* **PAGE EXCERPT**:
*** Block opens ***

Could threatening to downgrade the partnership status force Beijing to take European concerns more seriously?

There is no precedent for China downgrading its partnerships – or having its partnerships downgraded. Beijing is, for example, still officially bound by a “comprehensive strategic cooperative relationship” with the Philippines and a “strategic cooperative partnership” with India despite its strained relations with both. But this fact could make any mooted downgrade all the more powerful. It could, for example, give Brussels badly needed leverage in its attempts to get China to minimize its considerable indirect support for Russia’s war against Ukraine. 

European Commission President Ursula von der Leyen has repeatedly told Xi Jinping that Russia’s war on Ukraine was an “existential threat” to Europe and warned that China-Russia relations will affect Europe’s relations with China. Given Europe’s limited options for trying to influence Beijing, threatening to downgrade the EU-China partnership could be the kind of thunderbolt that jolts Beijing into taking European concerns more seriously. After all, international legitimacy matters to Beijing – it wants to be seen as a reliable and important actor on the world stage. 

But it is unlikely that EU member states could ever agree on such a move. Some would probably see such an unprecedented downgrade as an unnecessary provocation at a time of great uncertainty for the world. For example, if Donald Trump were to be re-elected to the White House in November, the EU would have to prepare for a more difficult relationship with the US. In this context, it could ultimately be self-defeating for the EU to downgrade a partnership that EU governments would agree is little more than symbolism. After all, what’s in a name?

*** Block closes ***

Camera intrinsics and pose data
*** Block opens ***

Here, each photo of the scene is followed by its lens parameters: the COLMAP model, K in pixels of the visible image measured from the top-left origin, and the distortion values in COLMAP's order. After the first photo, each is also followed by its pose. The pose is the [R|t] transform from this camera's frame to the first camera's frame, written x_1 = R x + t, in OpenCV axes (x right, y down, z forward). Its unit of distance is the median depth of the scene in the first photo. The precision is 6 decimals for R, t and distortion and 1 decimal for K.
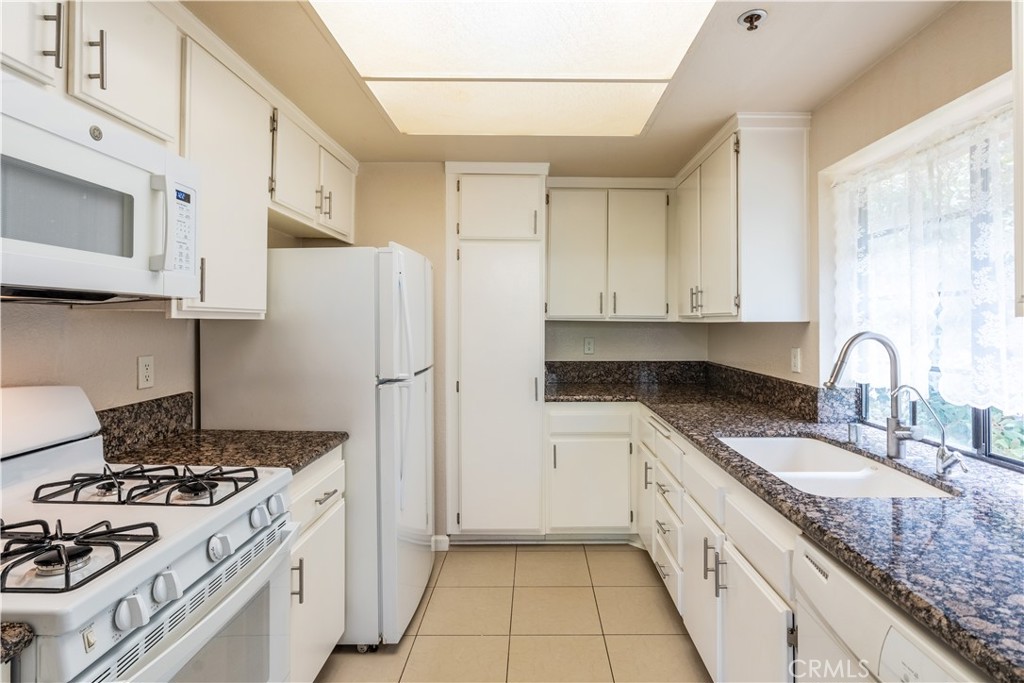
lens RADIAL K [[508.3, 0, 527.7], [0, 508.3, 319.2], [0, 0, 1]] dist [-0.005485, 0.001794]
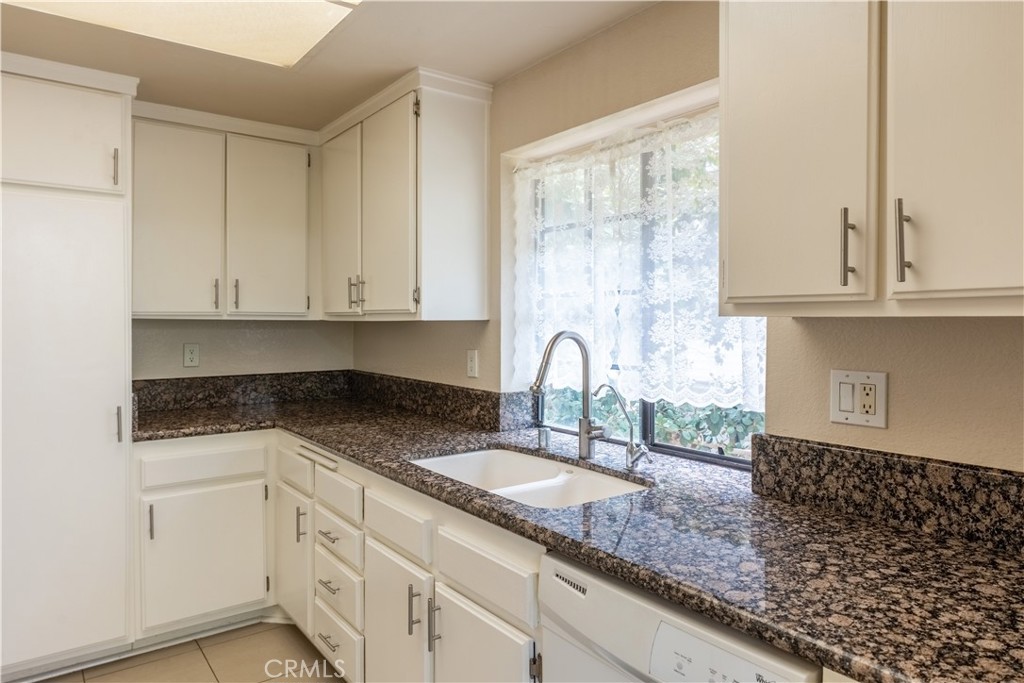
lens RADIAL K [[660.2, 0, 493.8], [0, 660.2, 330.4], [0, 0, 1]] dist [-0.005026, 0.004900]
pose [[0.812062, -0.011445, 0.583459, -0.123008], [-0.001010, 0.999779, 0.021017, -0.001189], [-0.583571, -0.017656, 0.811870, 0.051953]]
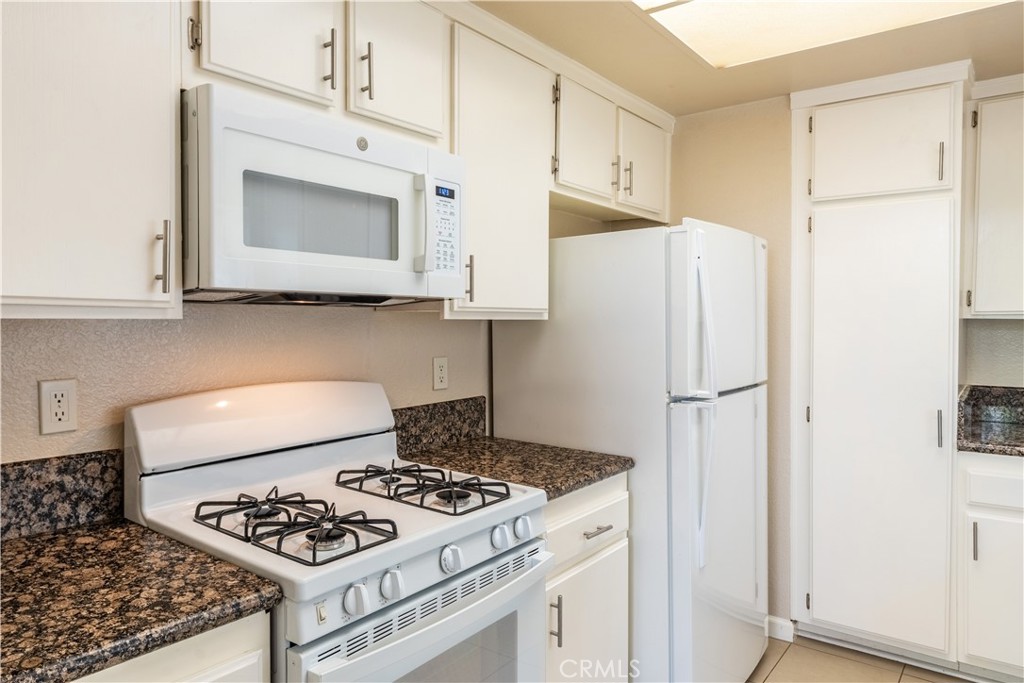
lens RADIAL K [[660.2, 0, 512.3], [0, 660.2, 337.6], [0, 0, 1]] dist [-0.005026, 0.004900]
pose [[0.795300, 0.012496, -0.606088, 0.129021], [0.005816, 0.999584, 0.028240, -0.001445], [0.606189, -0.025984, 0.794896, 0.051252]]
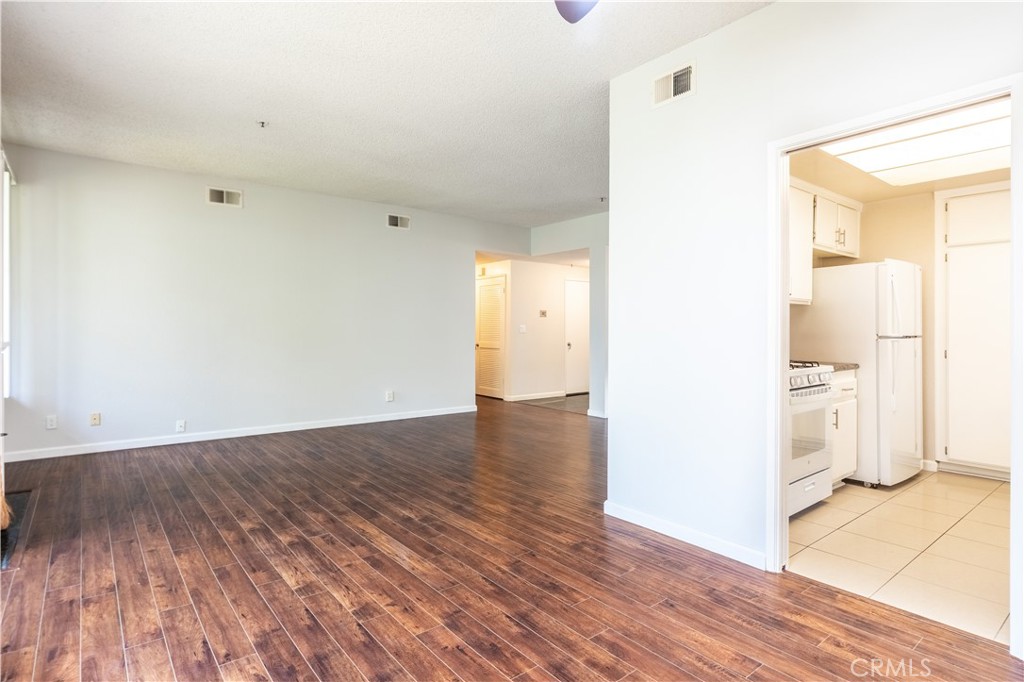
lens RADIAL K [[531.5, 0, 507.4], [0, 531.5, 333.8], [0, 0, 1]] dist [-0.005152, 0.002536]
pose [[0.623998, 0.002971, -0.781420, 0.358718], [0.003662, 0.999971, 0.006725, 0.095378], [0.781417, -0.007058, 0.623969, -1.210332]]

*** Block closes ***

* **YOUR TASK**: In the excerpt on EU-China relations, what kind of relationship is Beijing still officially bound by with the Philippines?

* **SOLUTION BELOW**: A "comprehensive strategic cooperative relationship."